# [DATA TO USE]
.....
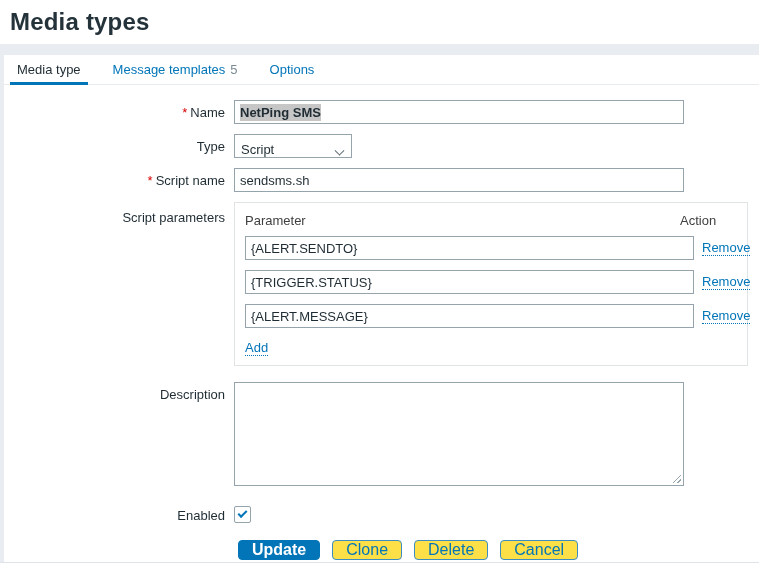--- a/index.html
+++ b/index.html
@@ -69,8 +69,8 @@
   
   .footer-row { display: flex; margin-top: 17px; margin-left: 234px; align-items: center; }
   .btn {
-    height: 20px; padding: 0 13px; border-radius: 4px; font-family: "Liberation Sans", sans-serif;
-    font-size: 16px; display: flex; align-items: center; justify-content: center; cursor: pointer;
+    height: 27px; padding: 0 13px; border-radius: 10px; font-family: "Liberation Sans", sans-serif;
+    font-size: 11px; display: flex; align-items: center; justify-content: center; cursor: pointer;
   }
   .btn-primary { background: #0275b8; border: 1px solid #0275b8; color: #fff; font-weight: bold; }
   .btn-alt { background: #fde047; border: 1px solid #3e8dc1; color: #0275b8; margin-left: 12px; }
.....
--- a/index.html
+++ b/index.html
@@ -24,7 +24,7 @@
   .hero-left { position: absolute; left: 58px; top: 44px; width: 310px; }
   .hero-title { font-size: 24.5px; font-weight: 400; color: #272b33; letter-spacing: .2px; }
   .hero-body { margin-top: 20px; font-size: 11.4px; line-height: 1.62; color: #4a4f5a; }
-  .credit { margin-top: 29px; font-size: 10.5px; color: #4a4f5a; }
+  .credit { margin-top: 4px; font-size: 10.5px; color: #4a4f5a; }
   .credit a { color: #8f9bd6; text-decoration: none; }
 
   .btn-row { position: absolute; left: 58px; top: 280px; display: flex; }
.....
# [EXERCISE INSTRUCTIONS]
All lines in the listing above from the line containing "20px; font-size: 11.4px;" to the line containing "58px; top: 280px;", inclusive, should be retyped exactly; no other lines should appear.

# [SOLUTION]
   .hero-body { margin-top: 20px; font-size: 11.4px; line-height: 1.62; color: #4a4f5a; }
-  .credit { margin-top: 29px; font-size: 10.5px; color: #4a4f5a; }
+  .credit { margin-top: 4px; font-size: 10.5px; color: #4a4f5a; }
   .credit a { color: #8f9bd6; text-decoration: none; }
 
   .btn-row { position: absolute; left: 58px; top: 280px; display: flex; }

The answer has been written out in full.